Lekarz przypomina, że w niedzielę 11 kwietnia 2010 r. poleciały do Moskwy dwa samoloty. - Mieliśmy lecieć pierwszym, z naszymi patomorfologami. Było nas dwóch doktorów, dwóch pielęgniarzy i dyrektor, też medyk. (...) Dostaliśmy informację, że będziemy się zajmowali rodzinami ofiar. Baliśmy się tylko, że jest nas pięciu na jakieś 200 osób - opowiada Książek. Przyznaje, że pamięta żonę rzecznika praw obywatelskich Janusza Kochanowskiego, która informowała o przebytych chorobach męża, jego znakach szczególnych. - Była przekonana, że to, co mówi, może przyspieszyć identyfikację zwłok - zaznacza lekarz.
- Ekipa naszych patomorfologów liczyła w sumie pięć osób. Oni wszyscy lecieli z myślą, że włączą się w pracę z Rosjanami i kiedy wieczornym samolotem przylecą rodziny, to wszystkie ciała będą gotowe do okazania, do identyfikacji - mówi Książek. Przyznaje, że w Moskwie wszystkim zabrano paszporty. - Oddano nam chyba po dwóch dniach - mówi lekarz i dodaje: - Wsadzono nas w autobusy i przewieziono do hotelu. Część rodzin chciała jechać, identyfikować swoich bliskich, nikt nie chciał spać. Ale nic nie było wiadomo.
Książek przyznaje m.in., że to Ewa Kopacz desygnowała jego i jego kolegów do pracy.

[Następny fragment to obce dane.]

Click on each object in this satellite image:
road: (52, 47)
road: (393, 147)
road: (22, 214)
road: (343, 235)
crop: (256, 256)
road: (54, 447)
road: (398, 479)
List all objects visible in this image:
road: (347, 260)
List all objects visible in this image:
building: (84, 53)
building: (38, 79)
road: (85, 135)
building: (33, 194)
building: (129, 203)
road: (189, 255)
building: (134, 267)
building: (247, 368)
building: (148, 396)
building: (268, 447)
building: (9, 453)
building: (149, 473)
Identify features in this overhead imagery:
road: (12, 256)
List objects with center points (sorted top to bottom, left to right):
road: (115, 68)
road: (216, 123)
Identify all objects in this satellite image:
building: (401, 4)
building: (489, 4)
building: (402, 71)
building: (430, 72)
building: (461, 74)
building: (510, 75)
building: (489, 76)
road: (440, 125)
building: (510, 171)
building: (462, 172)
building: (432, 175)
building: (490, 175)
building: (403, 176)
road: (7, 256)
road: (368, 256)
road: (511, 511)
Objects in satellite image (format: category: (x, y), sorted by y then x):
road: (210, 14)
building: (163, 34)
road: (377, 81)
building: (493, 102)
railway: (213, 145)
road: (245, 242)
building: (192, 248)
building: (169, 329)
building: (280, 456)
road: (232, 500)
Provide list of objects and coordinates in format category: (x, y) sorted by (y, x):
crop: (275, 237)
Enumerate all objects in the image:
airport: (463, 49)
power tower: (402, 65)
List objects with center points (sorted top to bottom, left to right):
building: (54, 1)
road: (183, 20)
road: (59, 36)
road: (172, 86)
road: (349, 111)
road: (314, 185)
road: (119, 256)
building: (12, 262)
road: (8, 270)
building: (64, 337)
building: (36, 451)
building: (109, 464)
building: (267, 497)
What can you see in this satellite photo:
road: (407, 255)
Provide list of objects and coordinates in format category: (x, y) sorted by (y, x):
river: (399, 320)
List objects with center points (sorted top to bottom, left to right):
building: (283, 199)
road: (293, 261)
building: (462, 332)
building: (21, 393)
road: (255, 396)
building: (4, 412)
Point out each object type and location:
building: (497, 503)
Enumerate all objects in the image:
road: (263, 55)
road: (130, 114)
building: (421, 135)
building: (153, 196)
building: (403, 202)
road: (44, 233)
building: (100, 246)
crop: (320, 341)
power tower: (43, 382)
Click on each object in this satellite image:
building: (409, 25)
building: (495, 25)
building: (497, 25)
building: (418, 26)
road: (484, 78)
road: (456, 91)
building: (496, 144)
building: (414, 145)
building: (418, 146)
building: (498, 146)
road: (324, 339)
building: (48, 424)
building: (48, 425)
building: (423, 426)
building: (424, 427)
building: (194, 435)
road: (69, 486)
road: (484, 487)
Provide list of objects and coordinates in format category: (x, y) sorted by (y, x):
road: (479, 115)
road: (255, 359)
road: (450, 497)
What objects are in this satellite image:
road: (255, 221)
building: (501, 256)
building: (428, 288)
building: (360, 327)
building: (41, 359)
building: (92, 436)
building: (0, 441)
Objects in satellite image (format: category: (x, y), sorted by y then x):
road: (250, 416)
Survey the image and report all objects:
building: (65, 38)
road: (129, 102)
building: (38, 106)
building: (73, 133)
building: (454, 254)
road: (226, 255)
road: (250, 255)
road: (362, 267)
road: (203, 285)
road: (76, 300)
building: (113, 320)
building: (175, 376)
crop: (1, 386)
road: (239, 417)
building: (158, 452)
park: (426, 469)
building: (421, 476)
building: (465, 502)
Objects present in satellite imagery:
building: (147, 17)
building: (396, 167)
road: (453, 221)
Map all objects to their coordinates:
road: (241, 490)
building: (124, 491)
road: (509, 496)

Przyznaje, że od początku miał poczucie, że ówczesna minister zdrowia chce dużo zrobić i pomóc. - Ale wiem też, że to, co tam się działo, złamało ją, przerosło. Jak wszystkich - twierdzi w rozmowie z Wprost.pl.
Lekarz zwierza się, że choć w swojej pracy ratował ludzi z najgorszych wypadków, nigdy wcześniej nie widział tylu ciał i takiej tragedii.